Saved entries →
──────
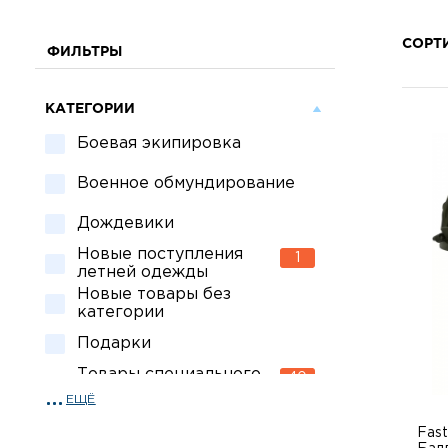
СОРТ
ФИЛЬТРЫ
КАТЕГОРИИ
Боевая экипировка
Военное обмундирование
Дождевики
Новые поступления
1
летней одежды
Новые товары без
категории
Подарки
Товары специального
40
назначения
ЕЩЁ
8
Спецсредства для охраны
Fast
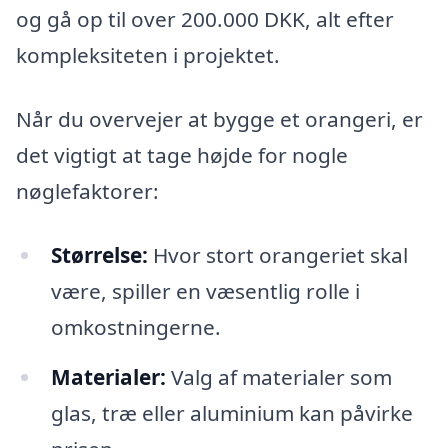
og gå op til over 200.000 DKK, alt efter
kompleksiteten i projektet.
Når du overvejer at bygge et orangeri, er
det vigtigt at tage højde for nogle
nøglefaktorer:
Størrelse:
Hvor stort orangeriet skal
være, spiller en væsentlig rolle i
omkostningerne.
Materialer:
Valg af materialer som
glas, træ eller aluminium kan påvirke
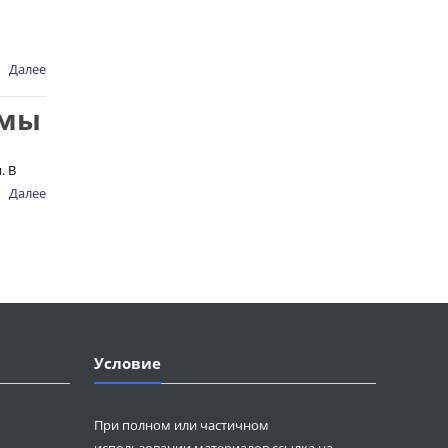
Далее
амы
. В
Далее
Условие
При полном или частичном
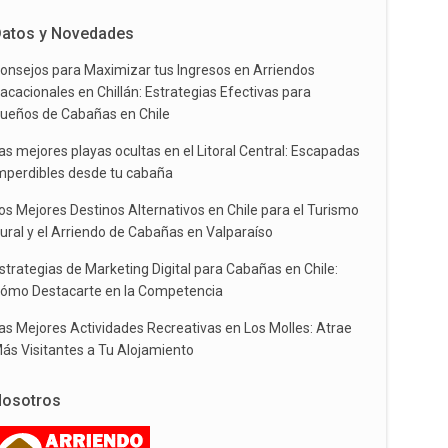
atos y Novedades
onsejos para Maximizar tus Ingresos en Arriendos
acacionales en Chillán: Estrategias Efectivas para
ueños de Cabañas en Chile
as mejores playas ocultas en el Litoral Central: Escapadas
mperdibles desde tu cabaña
os Mejores Destinos Alternativos en Chile para el Turismo
ural y el Arriendo de Cabañas en Valparaíso
strategias de Marketing Digital para Cabañas en Chile:
ómo Destacarte en la Competencia
as Mejores Actividades Recreativas en Los Molles: Atrae
ás Visitantes a Tu Alojamiento
osotros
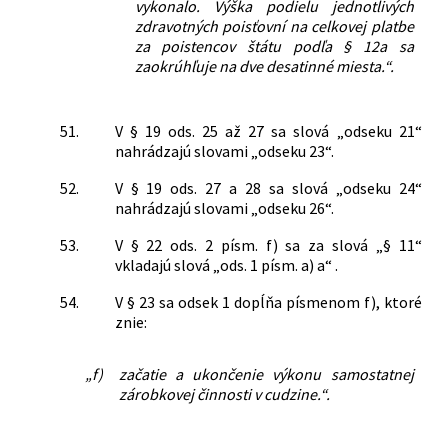
vykonalo. Výška podielu jednotlivých
zdravotných poisťovní na celkovej platbe
za poistencov štátu podľa § 12a sa
zaokrúhľuje na dve desatinné miesta.“.
51.
V § 19 ods. 25 až 27 sa slová „odseku 21“
nahrádzajú slovami „odseku 23“.
52.
V § 19 ods. 27 a 28 sa slová „odseku 24“
nahrádzajú slovami „odseku 26“.
53.
V § 22 ods. 2 písm. f) sa za slová „§ 11“
vkladajú slová „ods. 1 písm. a) a“ .
54.
V § 23 sa odsek 1 dopĺňa písmenom f), ktoré
znie:
„f)
začatie a ukončenie výkonu samostatnej
zárobkovej činnosti v cudzine.“.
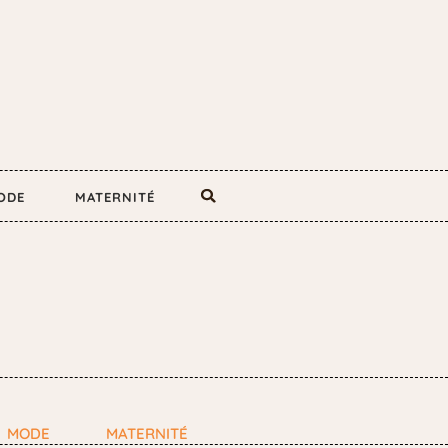
ODE
MATERNITÉ
MODE
MATERNITÉ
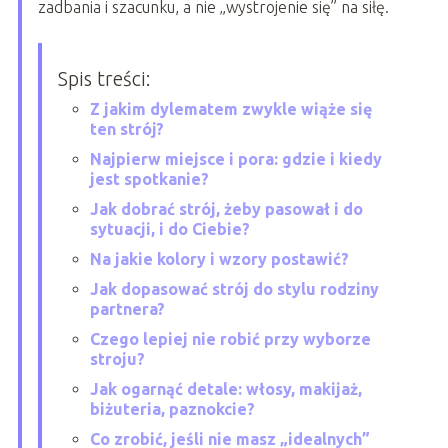
zadbania i szacunku, a nie „wystrojenie się” na siłę.
Spis treści:
Z jakim dylematem zwykle wiąże się
ten strój?
Najpierw miejsce i pora: gdzie i kiedy
jest spotkanie?
Jak dobrać strój, żeby pasował i do
sytuacji, i do Ciebie?
Na jakie kolory i wzory postawić?
Jak dopasować strój do stylu rodziny
partnera?
Czego lepiej nie robić przy wyborze
stroju?
Jak ogarnąć detale: włosy, makijaż,
biżuteria, paznokcie?
Co zrobić, jeśli nie masz „idealnych”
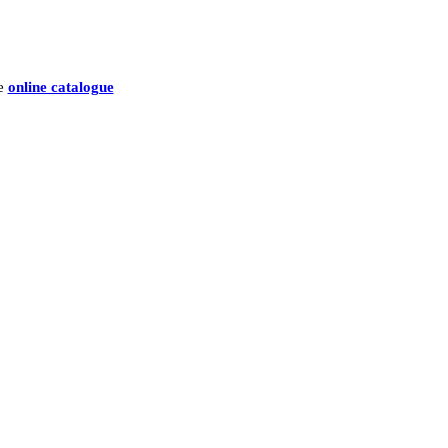
he
online catalogue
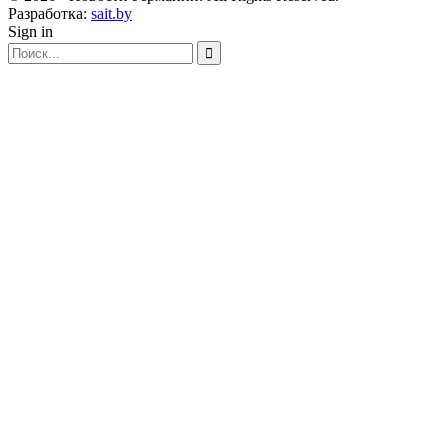
Разработка:
sait.by
Sign in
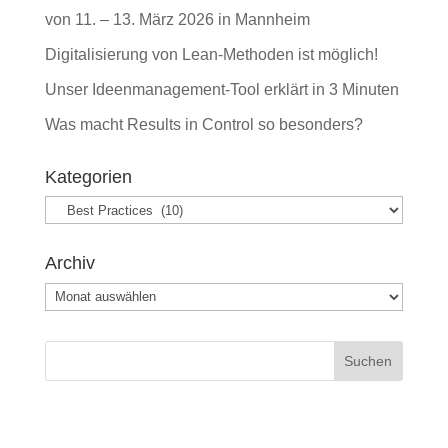
von 11. – 13. März 2026 in Mannheim
Digitalisierung von Lean-Methoden ist möglich!
Unser Ideenmanagement-Tool erklärt in 3 Minuten
Was macht Results in Control so besonders?
Kategorien
Kategorien
Archiv
Archiv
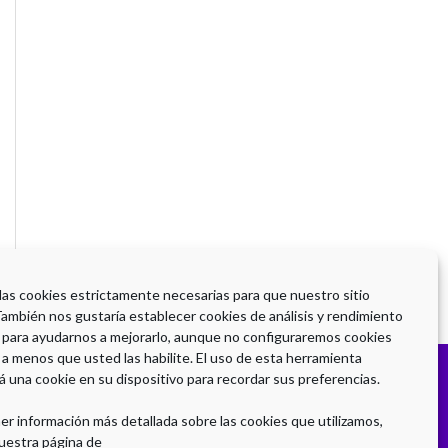
 las cookies estrictamente necesarias para que nuestro sitio
También nos gustaría establecer cookies de análisis y rendimiento
 para ayudarnos a mejorarlo, aunque no configuraremos cookies
 a menos que usted las habilite. El uso de esta herramienta
á una cookie en su dispositivo para recordar sus preferencias.
er información más detallada sobre las cookies que utilizamos,
uestra página de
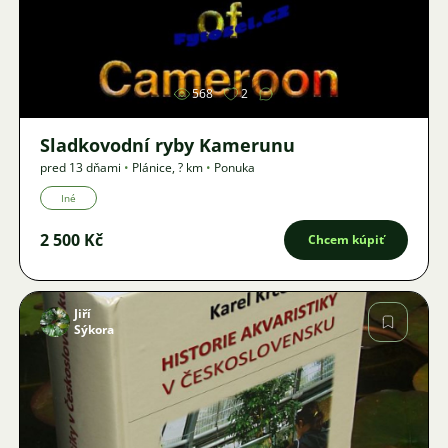
Obrázok
568
2
Sladkovodní ryby Kamerunu
pred 13 dňami
•
Plánice
,
? km
•
Ponuka
Iné
2 500 Kč
Chcem kúpiť
Jiří
Sýkora
Obrázok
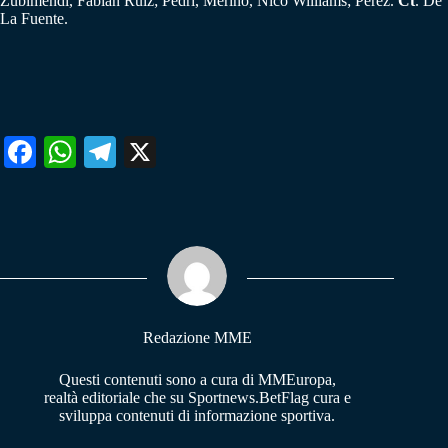
Zubimendi, Fabian Ruiz; Pedri, Merino, Nico Williams; Perez.
Ct
.
De
La Fuente.
Fa
W
Te
X
ce
ha
le
bo
ts
gr
ok
A
a
pp
m
Redazione MME
Questi contenuti sono a cura di MMEuropa,
realtà editoriale che su Sportnews.BetFlag cura e
sviluppa contenuti di informazione sportiva.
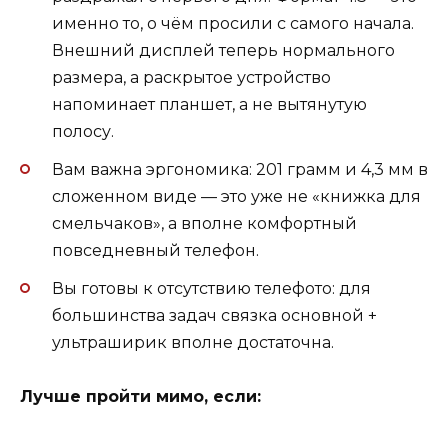
именно то, о чём просили с самого начала.
Внешний дисплей теперь нормального
размера, а раскрытое устройство
напоминает планшет, а не вытянутую
полосу.
Вам важна эргономика: 201 грамм и 4,3 мм в
сложенном виде — это уже не «книжка для
смельчаков», а вполне комфортный
повседневный телефон.
Вы готовы к отсутствию телефото: для
большинства задач связка основной +
ультраширик вполне достаточна.
Лучше пройти мимо, если:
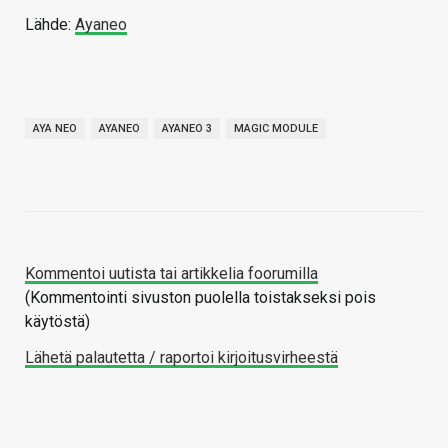
Lähde:
Ayaneo
AYA NEO
AYANEO
AYANEO 3
MAGIC MODULE
Kommentoi uutista tai artikkelia foorumilla
(Kommentointi sivuston puolella toistakseksi pois
käytöstä)
Lähetä palautetta / raportoi kirjoitusvirheestä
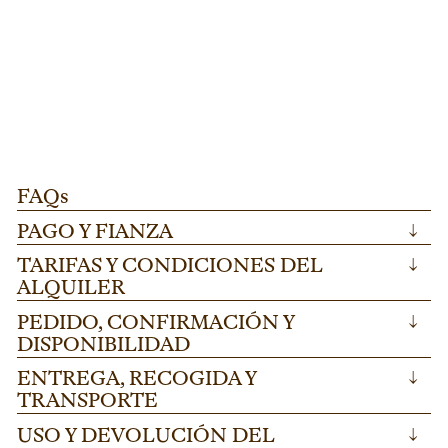
ESCENARIO FINLANDIA
L273
D
PATA REGULABLE PARA TARIMA "FINLANDIA"
T
Pata regulable para tarima "Finlandia" ideal
Di
100-175cm.
AÑADIR
para escenarios modulares en festivales y
me
eventos corporativos. Altura ajustable 100-
he
175cm en acero resistente.
ev
FAQs
PAGO Y FIANZA
↓
TARIFAS Y CONDICIONES DEL
↓
ALQUILER
PEDIDO, CONFIRMACIÓN Y
↓
DISPONIBILIDAD
ENTREGA, RECOGIDA Y
↓
TRANSPORTE
USO Y DEVOLUCIÓN DEL
↓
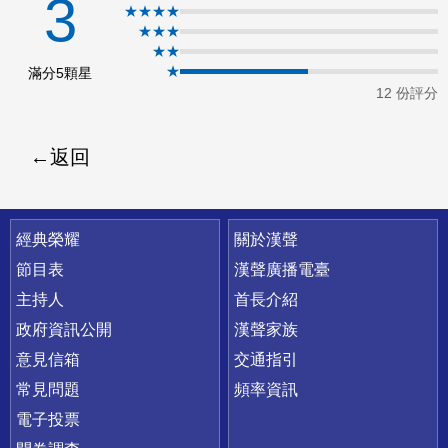
3
★★★★
ok
★★★
★★
★
滿分5顆星
12 份評分
返回
快速連結
經典榮耀
關於漢聲
節目表
漢聲廣播電臺
主持人
首長介紹
政府資訊公開
漢聲家族
意見信箱
交通指引
常見問題
頻率資訊
電子投票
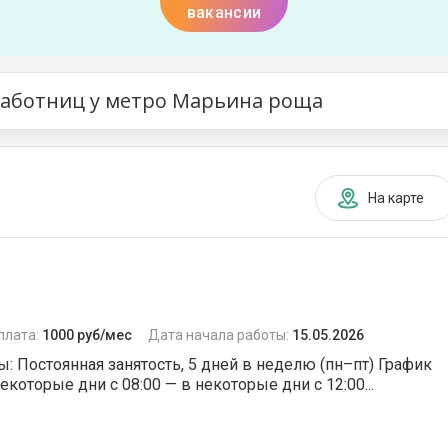
вакансии
2 часа
2 дня
Уборка ванной и санузла
3 часа
3 дня
Уборка кухни и мытье
посуды
4 часа
4 дня
работниц у метро Марьина роща
Стирка и глажка белья
5 часов
5 дне
Уход за одеждой и
6 часов
6 дне
обувью
На карте
7 часов
7 дне
Чистка ковров
8 часов
Уход за мебелью
9 часов
Мытье окон
10 часов
плата:
1000 руб/мес
Дата начала работы:
15.05.2026
Приготовление еды
: Постоянная занятость, 5 дней в неделю (пн–пт) График
11 часов
которые дни с 08:00 — в некоторые дни с 12:00...
Уход за цветами и
растениями
12 часов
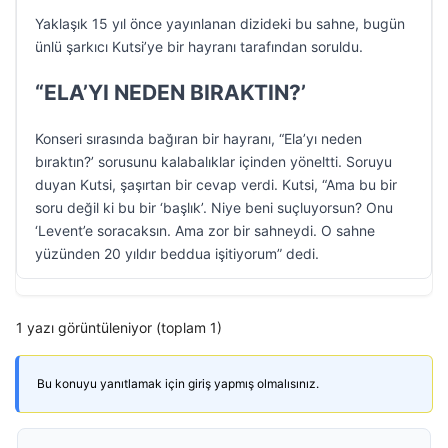
Yaklaşık 15 yıl önce yayınlanan dizideki bu sahne, bugün
ünlü şarkıcı Kutsi’ye bir hayranı tarafından soruldu.
“ELA’YI NEDEN BIRAKTIN?’
Konseri sırasında bağıran bir hayranı, “Ela’yı neden
bıraktın?’ sorusunu kalabalıklar içinden yöneltti. Soruyu
duyan Kutsi, şaşırtan bir cevap verdi. Kutsi, “Ama bu bir
soru değil ki bu bir ‘başlık’. Niye beni suçluyorsun? Onu
‘Levent’e soracaksın. Ama zor bir sahneydi. O sahne
yüzünden 20 yıldır beddua işitiyorum” dedi.
1 yazı görüntüleniyor (toplam 1)
Bu konuyu yanıtlamak için giriş yapmış olmalısınız.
──────
What is expected → Output only the lines from the start of the data through the line that holds "При полном или частичном". Keep them exact and leave the pictures out.

Output of the task →
СОРТ
ФИЛЬТРЫ
КАТЕГОРИИ
Боевая экипировка
Военное обмундирование
Дождевики
Новые поступления
1
летней одежды
Новые товары без
категории
Подарки
Товары специального
40
назначения
ЕЩЁ
8
Спецсредства для охраны
Fast
og gå op til over 200.000 DKK, alt efter
kompleksiteten i projektet.
Når du overvejer at bygge et orangeri, er
det vigtigt at tage højde for nogle
nøglefaktorer:
Størrelse:
Hvor stort orangeriet skal
være, spiller en væsentlig rolle i
omkostningerne.
Materialer:
Valg af materialer som
glas, træ eller aluminium kan påvirke
Далее
амы
. В
Далее
Условие
При полном или частичном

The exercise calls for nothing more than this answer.